In contrary to traditional centralized data integration, DV masks data from heterogeneous sources with a virtualized layer on top, rendering the data understandable by target applications. And, since DV builds a virtual data model on top of the source applications there is no physical extraction resulting in a faster availability of data.

“Push-down” capability is another edge DV posses. This technique allows the DV software to push down the query to the data source that extracts only the relevant information. Therefore, only the relevant information is transferred to the requestor; relieving the need of cleansing larger amounts of data only for a small piece. For example, if a user requests only a portion of a table, the pushed down query will extract only the requested portion, not the entire table. This leads to lesser network traffic and faster transmissions, especially when bigger data sets are involved.

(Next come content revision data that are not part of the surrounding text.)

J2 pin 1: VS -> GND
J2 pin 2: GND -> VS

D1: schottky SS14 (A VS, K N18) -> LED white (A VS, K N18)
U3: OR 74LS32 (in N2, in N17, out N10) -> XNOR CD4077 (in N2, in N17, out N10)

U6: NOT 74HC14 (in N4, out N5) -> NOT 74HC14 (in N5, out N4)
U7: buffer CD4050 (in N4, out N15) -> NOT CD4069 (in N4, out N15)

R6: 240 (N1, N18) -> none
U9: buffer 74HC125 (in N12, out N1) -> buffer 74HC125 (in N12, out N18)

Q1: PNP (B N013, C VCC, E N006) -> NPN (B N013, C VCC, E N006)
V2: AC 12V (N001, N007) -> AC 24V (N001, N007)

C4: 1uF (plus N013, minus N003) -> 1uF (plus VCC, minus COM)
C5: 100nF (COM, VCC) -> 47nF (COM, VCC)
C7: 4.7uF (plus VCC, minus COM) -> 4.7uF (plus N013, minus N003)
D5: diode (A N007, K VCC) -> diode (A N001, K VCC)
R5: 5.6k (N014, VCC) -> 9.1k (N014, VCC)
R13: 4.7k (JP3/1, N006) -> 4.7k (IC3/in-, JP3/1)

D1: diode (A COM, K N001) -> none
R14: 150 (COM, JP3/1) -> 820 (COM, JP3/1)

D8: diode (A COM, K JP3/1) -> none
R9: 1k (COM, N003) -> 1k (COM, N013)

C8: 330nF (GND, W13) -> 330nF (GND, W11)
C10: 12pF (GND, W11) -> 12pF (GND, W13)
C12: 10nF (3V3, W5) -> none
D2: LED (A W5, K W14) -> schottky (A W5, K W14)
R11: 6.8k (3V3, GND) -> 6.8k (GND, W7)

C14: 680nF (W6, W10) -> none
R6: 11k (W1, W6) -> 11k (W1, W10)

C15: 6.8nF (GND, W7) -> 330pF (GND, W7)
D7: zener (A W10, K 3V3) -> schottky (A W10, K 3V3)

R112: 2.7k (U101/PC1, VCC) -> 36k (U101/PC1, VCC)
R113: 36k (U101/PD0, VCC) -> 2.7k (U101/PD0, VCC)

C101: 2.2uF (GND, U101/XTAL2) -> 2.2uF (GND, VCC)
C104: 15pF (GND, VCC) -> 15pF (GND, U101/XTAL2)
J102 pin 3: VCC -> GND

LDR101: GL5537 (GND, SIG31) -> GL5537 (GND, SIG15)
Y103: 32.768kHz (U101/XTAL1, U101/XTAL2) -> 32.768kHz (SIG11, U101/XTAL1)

But, like every other technology DV has its own limitations. When talking about DV as an alternative to centralized data integration, one should remember that if not implemented carefully, virtualization can lead back to square one. A DV architecture running on single server illustrates the issue. In such an architecture all the data requests will need to be routed to the single server, after which the requests will travel to various data sources; then all the relevant information will flow back to the server, get integrated there and then reach the user. This single server data virtualization architecture will not only sum up to the latency issue virtualization aims to eliminate, but will also serve as a single point of failure for the entire system.

Going by the market trend and present maturity of the technology it can be concluded that investment in DV should be complementary to centralized data integration, not a complete replacement.